Y cuando al jardín, contigo, descendíamos,
evitábamos en lo posible los manzanos.
Incluso ante el olor del heliotropo enrojecíamos;
sabido es que esa flor amor eterno explica.
Tu frente entonces no era menos encendida
que tu encendida beca*, sobre ella reclinada,
con el rojo reflejo competía.
Y extasiadas, mudas, te espiábamos;
antes de que mojáramos los labios en la alberca,
furtivo y virginal, te santiguabas
y de infinita gracia te vestías.
Te dábamos estampas con los bordes calados
iguales al platito de pasas
que, con el té, se ofrece a las visitas,
detentes y reliquias en los que oro cosíamos
y ante ti nos sentábamos con infantil modestia.
Mi tan amado y puro seminarista hermoso,
¡cuántas serpientes enroscadas en los macizos de azucenas,
qué sintieron las rosas en tus manos que así se deshojaban!
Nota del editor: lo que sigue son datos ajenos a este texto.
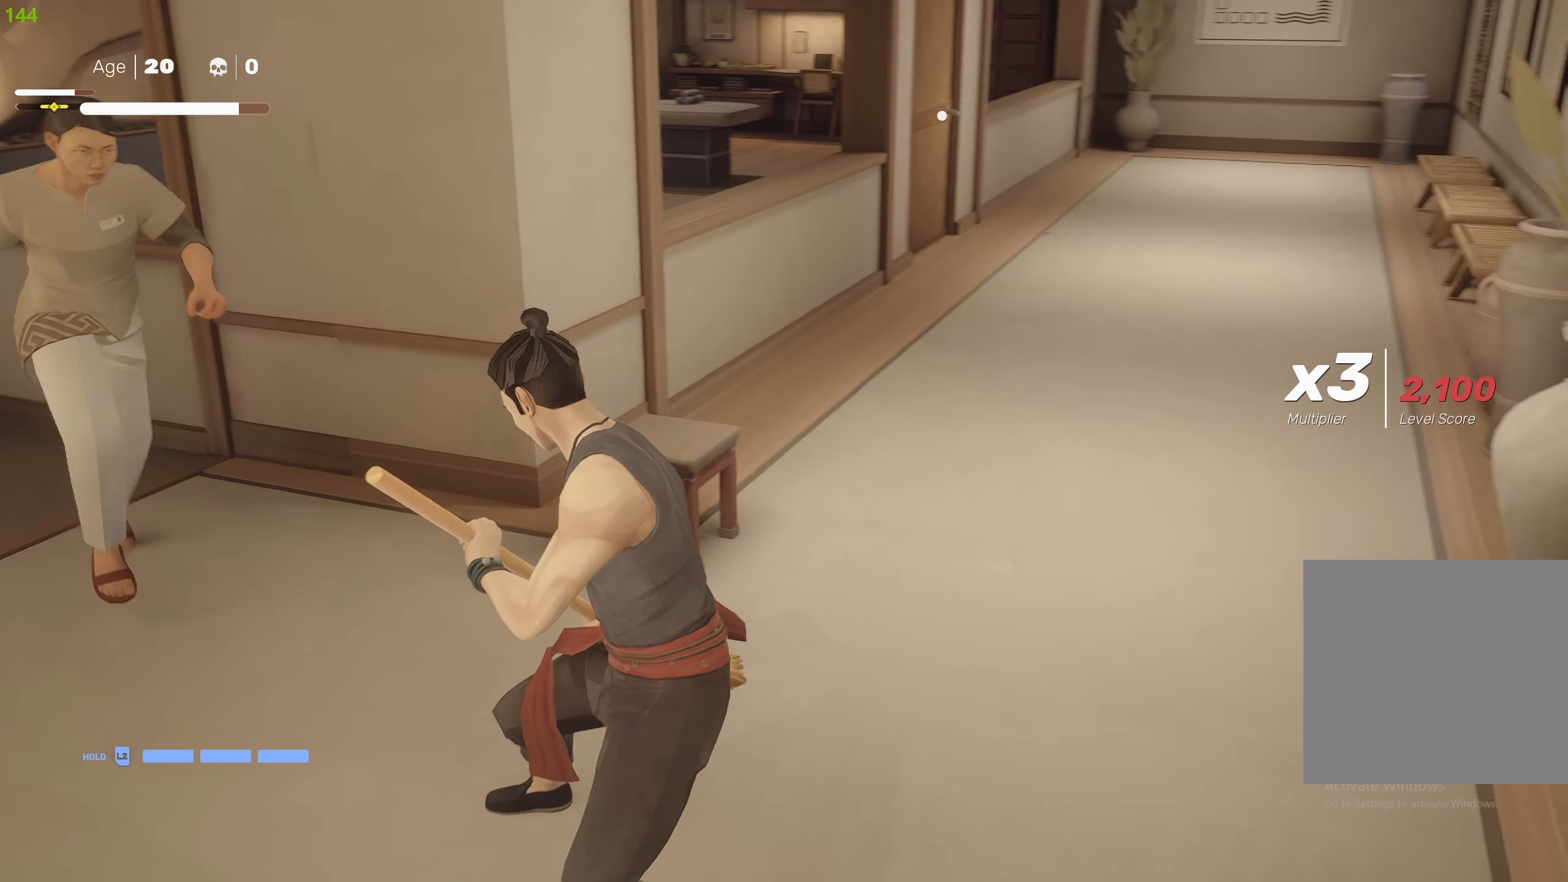
{"buttons": [], "left_stick": "down-left", "right_stick": "center", "events": [[333, "TRIANGLE", "up"], [483, "left_stick", "down-left"]]}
Con la mirada baja protegerte queríamos
de nuestra femenina seducción.
Vano propósito.
Un día, un turgente púrpura,
tu pantalón incógnito, de pronto, estirará
y Adán derramará su provisión de leche.
Nada podrá parar tan vigoroso surtidor.
Bien que sucederá, sucederá.
Aunque nuestra manzana nunca muerdas,
aunque tu espasmo nunca presidamos,
bien que sucederá, sucederá.
Y no te ha de salvar ningún escapulario,
y ni el terrible infierno del albo catecismo
podrá evitar el cauce radiante de tu esperma.
*Beca: especie de manto de seda o paño, que colgaba del cuello
hasta cerca de los pies, y que en algún tiempo usaron
sobre la sotana los eclesiásticos que tenían alguna dignidad.